補聴器と集音器

補聴器?集音機?何を選べばいいの?

補聴器と集音器の違い、皆様ご存知でしょうか?
どちらも音を聴く為の製品で、一般的には見た目でも判断がつかないことがほとんどです。
しかし、補聴器と集音器は製品として大きく異なるものです。
そうした違いを理解したうえで、選ぶようにしましょう。

まず補聴器が集音器と決定的に違うのは「管理医療機器」だという点です。
管理医療機器とは、副作用や機器の機能に障害が生じた場合に、生命や健康に影響を与えるおそれがあり、
適切な管理が必要な医療機器のことを指します。
その中でも補聴器は医療品医療機器等法(旧薬事法)に基づくクラス2に分類されています。
そのため製造から販売まで様々な規制があり、厚生労働省の定める厳しい基準をクリアする必要があります。

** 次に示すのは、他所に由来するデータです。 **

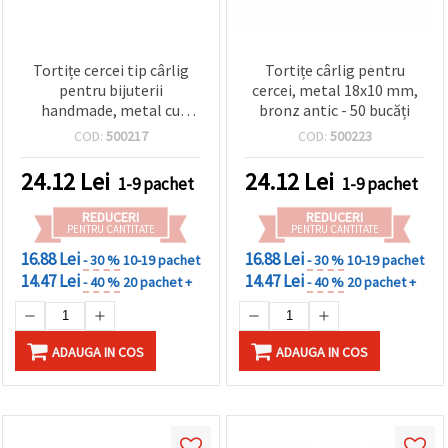
Tortițe cercei tip cârlig
Tortițe cârlig pentru
pentru bijuterii
cercei, metal 18x10 mm,
handmade, metal cu
bronz antic - 50 bucăți
închidere, 16x10 mm,
COD:
500217
COD:
500223
culoare cupru antic – set
10 bucăți
24.12
Lei
24.12
Lei
1-9 pachet
1-9 pachet
REDUCERI
REDUCERI
PENTRU CANTITATE
PENTRU CANTITATE
16.88 Lei
16.88 Lei
- 30 %
10-19 pachet
- 30 %
10-19 pachet
14.47 Lei
14.47 Lei
- 40 %
20 pachet +
- 40 %
20 pachet +
ADAUGA IN COS
ADAUGA IN COS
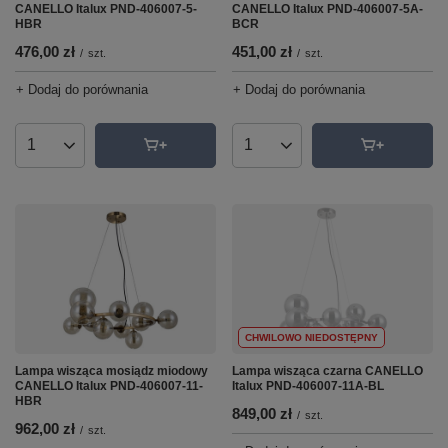
CANELLO Italux PND-406007-5A-
CANELLO Italux PND-406007-5-
BCR
HBR
451,00 zł
476,00 zł
/
szt.
/
szt.
+ Dodaj do porównania
+ Dodaj do porównania
Ilość produktów
Ilość produktów
CHWILOWO NIEDOSTĘPNY
Lampa wisząca mosiądz miodowy
Lampa wisząca czarna CANELLO
CANELLO Italux PND-406007-11-
Italux PND-406007-11A-BL
HBR
849,00 zł
/
szt.
962,00 zł
/
szt.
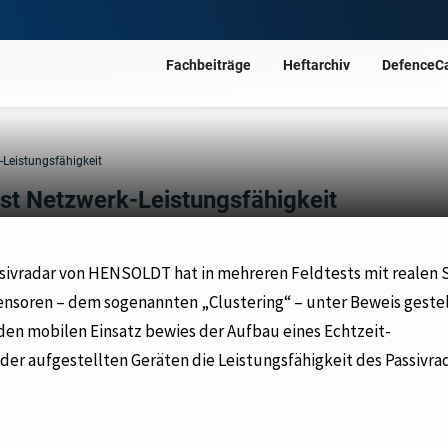
Fachbeiträge
Heftarchiv
DefenceC
Leistungsfähigkeit
t Netzwerk-Leistungsfähigkeit
sivradar von HENSOLDT hat in mehreren Feldtests mit realen 
ensoren – dem sogenannten „Clustering“ – unter Beweis gestel
en mobilen Einsatz bewies der Aufbau eines Echtzeit-
r aufgestellten Geräten die Leistungsfähigkeit des Passivra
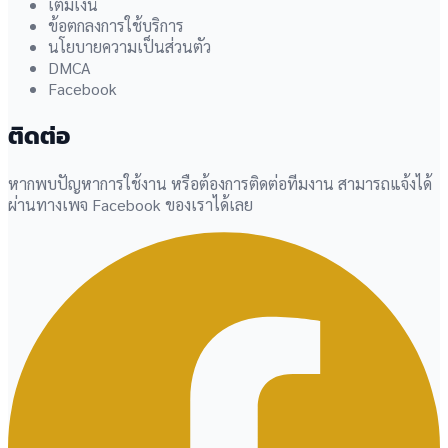
เติมเงิน
ข้อตกลงการใช้บริการ
นโยบายความเป็นส่วนตัว
DMCA
Facebook
ติดต่อ
หากพบปัญหาการใช้งาน หรือต้องการติดต่อทีมงาน สามารถแจ้งได้
ผ่านทางเพจ Facebook ของเราได้เลย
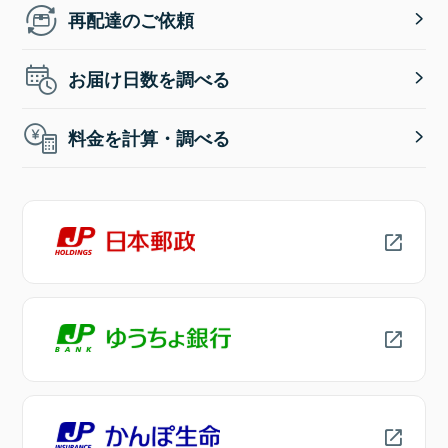
再配達のご依頼
お届け日数を調べる
料金を計算・調べる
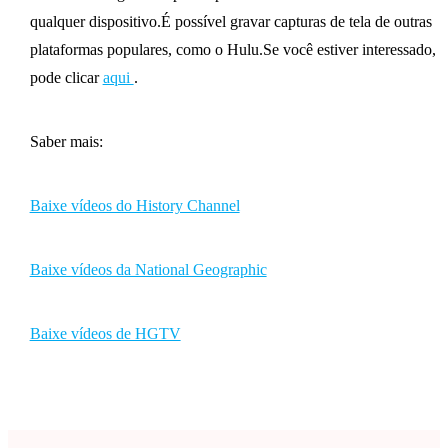
qualquer dispositivo.É possível gravar capturas de tela de outras
plataformas populares, como o Hulu.Se você estiver interessado,
pode clicar
aqui
.
Saber mais:
Baixe vídeos do History Channel
Baixe vídeos da National Geographic
Baixe vídeos de HGTV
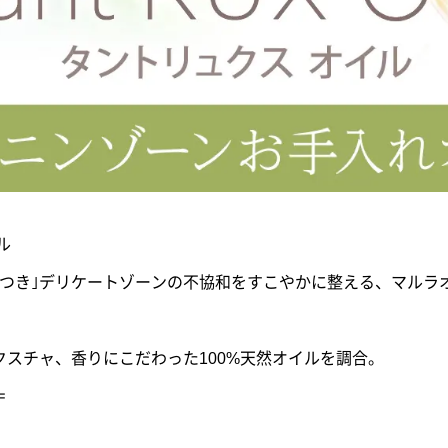
ル
カサつき｣デリケートゾーンの不協和をすこやかに整える、マルラ
スチャ、香りにこだわった100%天然オイルを調合。
＝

製造では設計や仕様、工場の衛生環境や設備などに、様々な基準があります。
難聴に対して、機械で大きく音をいれた結果、かえって耳を傷めてしまうといったことはあってはなりません。管理医療機器の補聴器は基準の下安全に設計されており、必要以上の音圧が出ないようになっています。
また、ひとりひとり異なる聴力に合わせられるよう、細かな音の調整が出来ます。
また、万が一製品に不良が発覚した場合、速やかに対処できるようにシリアルナンバーで管理されています。
集音器はそうした基準が一切ないため、聴力に合わずかえってうるさく聴こえたり、
万が一使い方を誤ると耳を傷めたりするリスクも考えられます。

日本補聴器販売店協会では、補聴器の販売においては対面販売が基本とされております。
補聴器装用に向けての音作りに際しては、聴力の状態以外にも、使用される環境やお客様の反応など、
様々な要素が必要不可欠となるため、通信販売でそれらを行なうのは難しいためです。

また、補聴器は広告表現にも業界自主基準があります。
たとえば、万人に対して効能を保証する表現や使用体験談などは不適切とされています。
インターネットや新聞、通信販売などの広告で見かけるものは、補聴器ではなく集音器がほとんどです。
(集音器は管理医療機器でないため、広告に関する自主基準などもありません。)

また、補聴器と集音器では性能面でも大きな違いがあります。
主な項目を比較します。

比較項目 補聴器 集音器
個別の聴力への利得調整
(ひとりひとりへの音調整)
×
雑音抑制
(会話以外の音を抑える)
×
指向性マイク
(正面の音に照準を合わせる)
×
最大音圧出力抑制
(お耳を傷めない音に抑える)
×
価格 比較的高価
性能により大きく異なる
比較的安価

弊社ではお客様への安全性や製品満足度を考慮し、集音器は取り扱っておりません。
しかし、一概に補聴器だから全ての人に対して良い、集音器だから一概に悪いということではありません。
大切なのは正しい知識をつけて、違いを把握して、自分にとってどちらが良いのかしっかり判断することです。
補聴器と集音器の違いが一般的に浸透していない中で、商品選びをするのは難しいことです。
また、残念ながら紛らわしい表記を行なうなどの業者もゼロではありません。
迷ったときには、耳鼻科で受診をしてお医者さんに相談しましょう。